*Description of the task*.
Reproduce the passage of the editorial on federal agencies, starting at "The Transportation Security" and ending at "continue to grow.".

::: Exercise passage

Addicted to power

It’s welcome news that the National Park Service has agreed to take a second look at cost-prohibitive new liability insurance requirements it sought to place on commercial river rafters operating in Dinosaur National Monument. But it’s troubling it required a letter signed by five U.S. senators and others to prompt a second look.

In the same vein, we were pleased last year when the U.S. Forest Service agreed to re-examine its plan to require ski companies operating on national forest lands to relinquish a portion of their state water rights in order to have their Forest Service permits renewed. In that case, however, it took a federal judge’s ruling to force the federal agency to reconsider.

The Transportation Security Administration, or TSA, has ballooned in size nearly 45 percent since it was created a dozen years ago, and it has unilaterally enlarged its mission. Meanwhile, complaints against its employees continue to grow.

Then there is the National Security Agency, officials of which have repeatedly lied to both Congress and to federal judges about the extent of their spying on U.S. citizens (see column on facing page).

Both the NSA and President Barack Obama vow to change past practices and operate more cautiously when it comes to citizens’ rights. But this newfound concern for the Fourth Amendment arrived only after Edward Snowden’s leaks about the spying became public.

::::::
::: Data excerpts

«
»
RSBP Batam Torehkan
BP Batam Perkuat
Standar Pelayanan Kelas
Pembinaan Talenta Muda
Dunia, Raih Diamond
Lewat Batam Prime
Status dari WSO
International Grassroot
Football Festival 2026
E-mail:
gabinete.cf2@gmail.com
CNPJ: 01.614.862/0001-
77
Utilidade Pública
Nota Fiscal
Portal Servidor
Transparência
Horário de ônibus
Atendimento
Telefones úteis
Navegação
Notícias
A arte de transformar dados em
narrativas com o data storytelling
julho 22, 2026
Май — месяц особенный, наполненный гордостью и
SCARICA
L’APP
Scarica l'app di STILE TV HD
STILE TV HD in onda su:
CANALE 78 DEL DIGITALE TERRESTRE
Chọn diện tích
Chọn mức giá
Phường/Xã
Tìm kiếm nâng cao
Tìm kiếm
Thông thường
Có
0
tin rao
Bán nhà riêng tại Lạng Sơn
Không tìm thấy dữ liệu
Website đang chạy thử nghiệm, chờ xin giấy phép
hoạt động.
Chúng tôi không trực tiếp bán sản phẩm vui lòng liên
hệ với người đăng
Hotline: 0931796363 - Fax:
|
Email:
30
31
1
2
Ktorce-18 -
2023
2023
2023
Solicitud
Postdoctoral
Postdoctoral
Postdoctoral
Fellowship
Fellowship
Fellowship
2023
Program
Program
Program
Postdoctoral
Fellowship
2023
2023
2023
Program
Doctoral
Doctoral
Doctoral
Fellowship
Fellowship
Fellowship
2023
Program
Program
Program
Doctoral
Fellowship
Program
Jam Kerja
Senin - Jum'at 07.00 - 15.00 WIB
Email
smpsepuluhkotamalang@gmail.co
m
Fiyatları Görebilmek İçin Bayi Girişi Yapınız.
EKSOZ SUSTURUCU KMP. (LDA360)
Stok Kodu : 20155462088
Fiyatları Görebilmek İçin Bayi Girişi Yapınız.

::::::

*Task result*.
The Transportation Security Administration, or TSA, has ballooned in size nearly 45 percent since it was created a dozen years ago, and it has unilaterally enlarged its mission. Meanwhile, complaints against its employees continue to grow.